• **Activity**
Starting at the first line of the data, please print exactly those lines through the one that holds "Because of hiding, g<sub>1</sub>", omitting every picture.

• **Data section**
▬▬▬
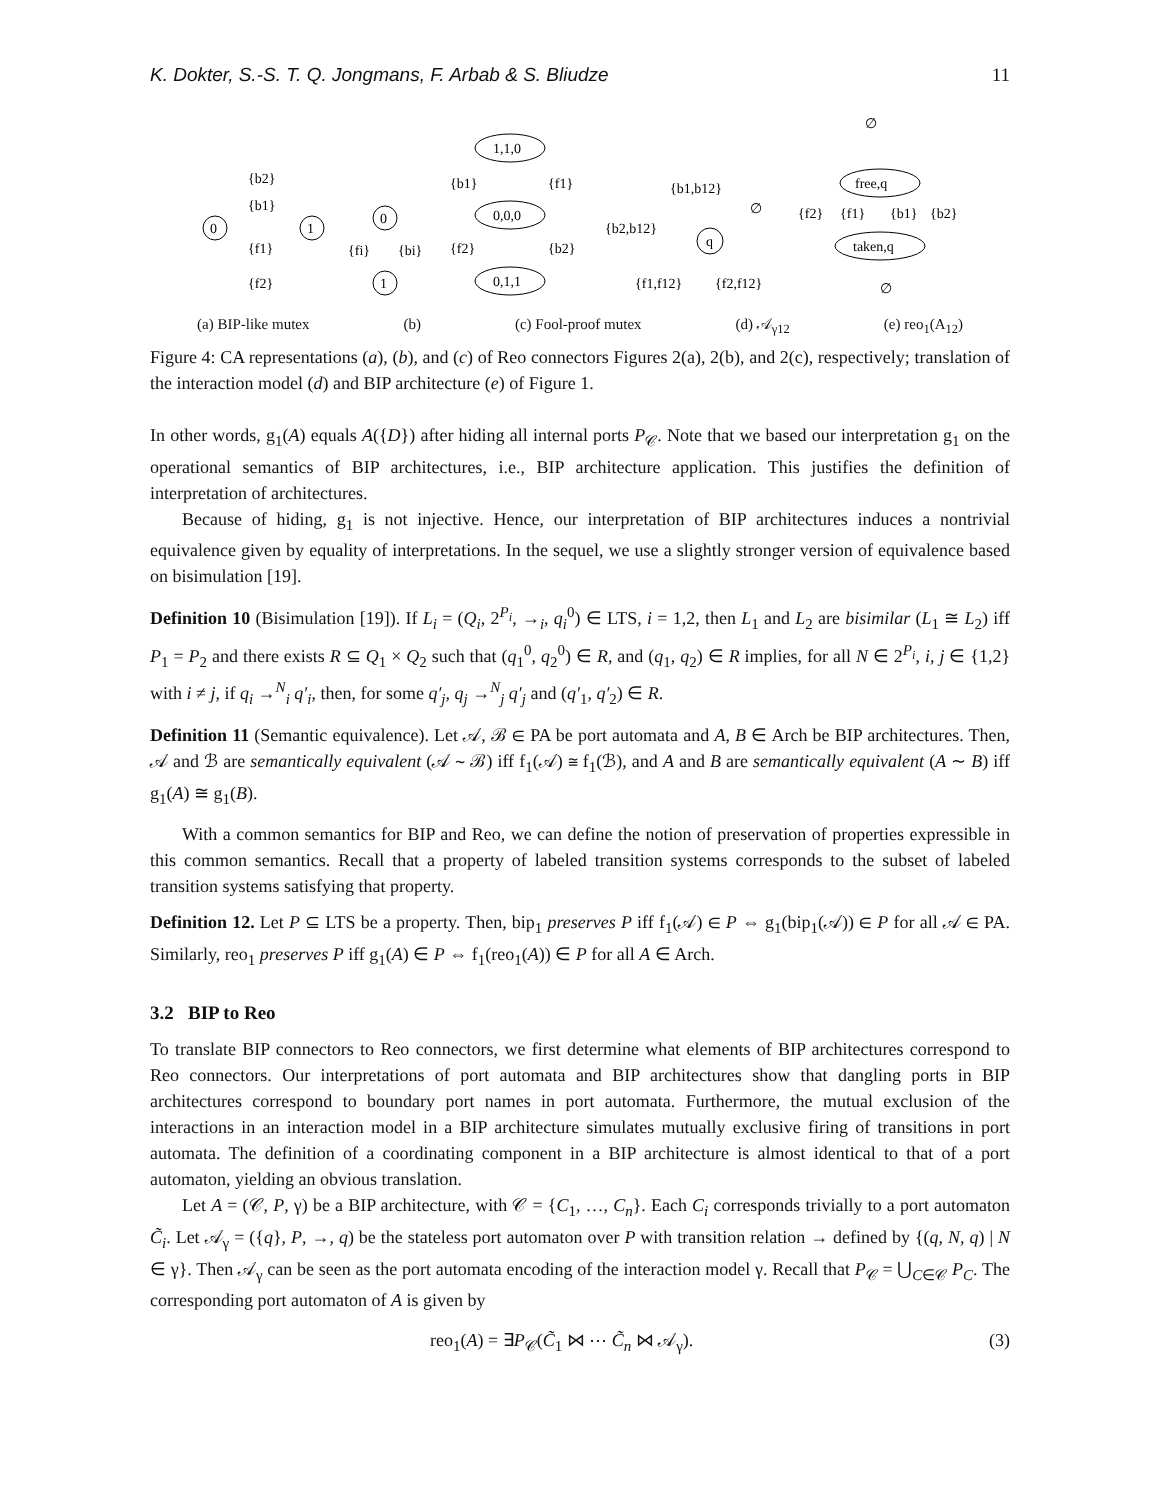K. Dokter, S.-S. T. Q. Jongmans, F. Arbab & S. Bliudze 11
0
1
{b2}
{b1}
{f1}
{f2}
0
1
{fi}
{bi}
1,1,0
0,0,0
0,1,1
{b1}
{f1}
{f2}
{b2}
q
{b1,b12}
{b2,b12}
∅
{f1,f12}
{f2,f12}
free,q
taken,q
{f2}
{f1}
{b1}
{b2}
∅
∅
(a) BIP-like mutex (b) (c) Fool-proof mutex (d) 𝒜<sub>γ12</sub> (e) reo<sub>1</sub>(A<sub>12</sub>)
Figure 4: CA representations (a), (b), and (c) of Reo connectors Figures 2(a), 2(b), and 2(c), respectively; translation of the interaction model (d) and BIP architecture (e) of Figure 1.
In other words, g<sub>1</sub>(A) equals A({D}) after hiding all internal ports P<sub>𝒞</sub>. Note that we based our interpretation g<sub>1</sub> on the operational semantics of BIP architectures, i.e., BIP architecture application. This justifies the definition of interpretation of architectures.
Because of hiding, g<sub>1</sub> is not injective. Hence, our interpretation of BIP architectures induces a nontrivial equivalence given by equality of interpretations. In the sequel, we use a slightly stronger version of equivalence based on bisimulation [19].
Definition 10 (Bisimulation [19]). If L<sub>i</sub> = (Q<sub>i</sub>, 2<sup>P<sub>i</sub></sup>, →<sub>i</sub>, q<sub>i</sub><sup>0</sup>) ∈ LTS, i = 1,2, then L<sub>1</sub> and L<sub>2</sub> are bisimilar (L<sub>1</sub> ≅ L<sub>2</sub>) iff P<sub>1</sub> = P<sub>2</sub> and there exists R ⊆ Q<sub>1</sub> × Q<sub>2</sub> such that (q<sub>1</sub><sup>0</sup>, q<sub>2</sub><sup>0</sup>) ∈ R, and (q<sub>1</sub>, q<sub>2</sub>) ∈ R implies, for all N ∈ 2<sup>P<sub>i</sub></sup>, i, j ∈ {1,2} with i ≠ j, if q<sub>i</sub> →<sup>N</sup><sub>i</sub> q′<sub>i</sub>, then, for some q′<sub>j</sub>, q<sub>j</sub> →<sup>N</sup><sub>j</sub> q′<sub>j</sub> and (q′<sub>1</sub>, q′<sub>2</sub>) ∈ R.
Definition 11 (Semantic equivalence). Let 𝒜, ℬ ∈ PA be port automata and A, B ∈ Arch be BIP architectures. Then, 𝒜 and ℬ are semantically equivalent (𝒜 ∼ ℬ) iff f<sub>1</sub>(𝒜) ≅ f<sub>1</sub>(ℬ), and A and B are semantically equivalent (A ∼ B) iff g<sub>1</sub>(A) ≅ g<sub>1</sub>(B).
With a common semantics for BIP and Reo, we can define the notion of preservation of properties expressible in this common semantics. Recall that a property of labeled transition systems corresponds to the subset of labeled transition systems satisfying that property.
Definition 12. Let P ⊆ LTS be a property. Then, bip<sub>1</sub> preserves P iff f<sub>1</sub>(𝒜) ∈ P ⇔ g<sub>1</sub>(bip<sub>1</sub>(𝒜)) ∈ P for all 𝒜 ∈ PA. Similarly, reo<sub>1</sub> preserves P iff g<sub>1</sub>(A) ∈ P ⇔ f<sub>1</sub>(reo<sub>1</sub>(A)) ∈ P for all A ∈ Arch.
3.2 BIP to Reo
To translate BIP connectors to Reo connectors, we first determine what elements of BIP architectures correspond to Reo connectors. Our interpretations of port automata and BIP architectures show that dangling ports in BIP architectures correspond to boundary port names in port automata. Furthermore, the mutual exclusion of the interactions in an interaction model in a BIP architecture simulates mutually exclusive firing of transitions in port automata. The definition of a coordinating component in a BIP architecture is almost identical to that of a port automaton, yielding an obvious translation.
Let A = (𝒞, P, γ) be a BIP architecture, with 𝒞 = {C<sub>1</sub>, …, C<sub>n</sub>}. Each C<sub>i</sub> corresponds trivially to a port automaton C̃<sub>i</sub>. Let 𝒜<sub>γ</sub> = ({q}, P, →, q) be the stateless port automaton over P with transition relation → defined by {(q, N, q) | N ∈ γ}. Then 𝒜<sub>γ</sub> can be seen as the port automata encoding of the interaction model γ. Recall that P<sub>𝒞</sub> = ⋃<sub>C∈𝒞</sub> P<sub>C</sub>. The corresponding port automaton of A is given by
reo<sub>1</sub>(A) = ∃P<sub>𝒞</sub>(C̃<sub>1</sub> ⋈ ⋯ C̃<sub>n</sub> ⋈ 𝒜<sub>γ</sub>). (3)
▬▬▬
• **Written answer**
K. Dokter, S.-S. T. Q. Jongmans, F. Arbab & S. Bliudze 11
0
1
{b2}
{b1}
{f1}
{f2}
0
1
{fi}
{bi}
1,1,0
0,0,0
0,1,1
{b1}
{f1}
{f2}
{b2}
q
{b1,b12}
{b2,b12}
∅
{f1,f12}
{f2,f12}
free,q
taken,q
{f2}
{f1}
{b1}
{b2}
∅
∅
(a) BIP-like mutex (b) (c) Fool-proof mutex (d) 𝒜<sub>γ12</sub> (e) reo<sub>1</sub>(A<sub>12</sub>)
Figure 4: CA representations (a), (b), and (c) of Reo connectors Figures 2(a), 2(b), and 2(c), respectively; translation of the interaction model (d) and BIP architecture (e) of Figure 1.
In other words, g<sub>1</sub>(A) equals A({D}) after hiding all internal ports P<sub>𝒞</sub>. Note that we based our interpretation g<sub>1</sub> on the operational semantics of BIP architectures, i.e., BIP architecture application. This justifies the definition of interpretation of architectures.
Because of hiding, g<sub>1</sub> is not injective. Hence, our interpretation of BIP architectures induces a nontrivial equivalence given by equality of interpretations. In the sequel, we use a slightly stronger version of equivalence based on bisimulation [19].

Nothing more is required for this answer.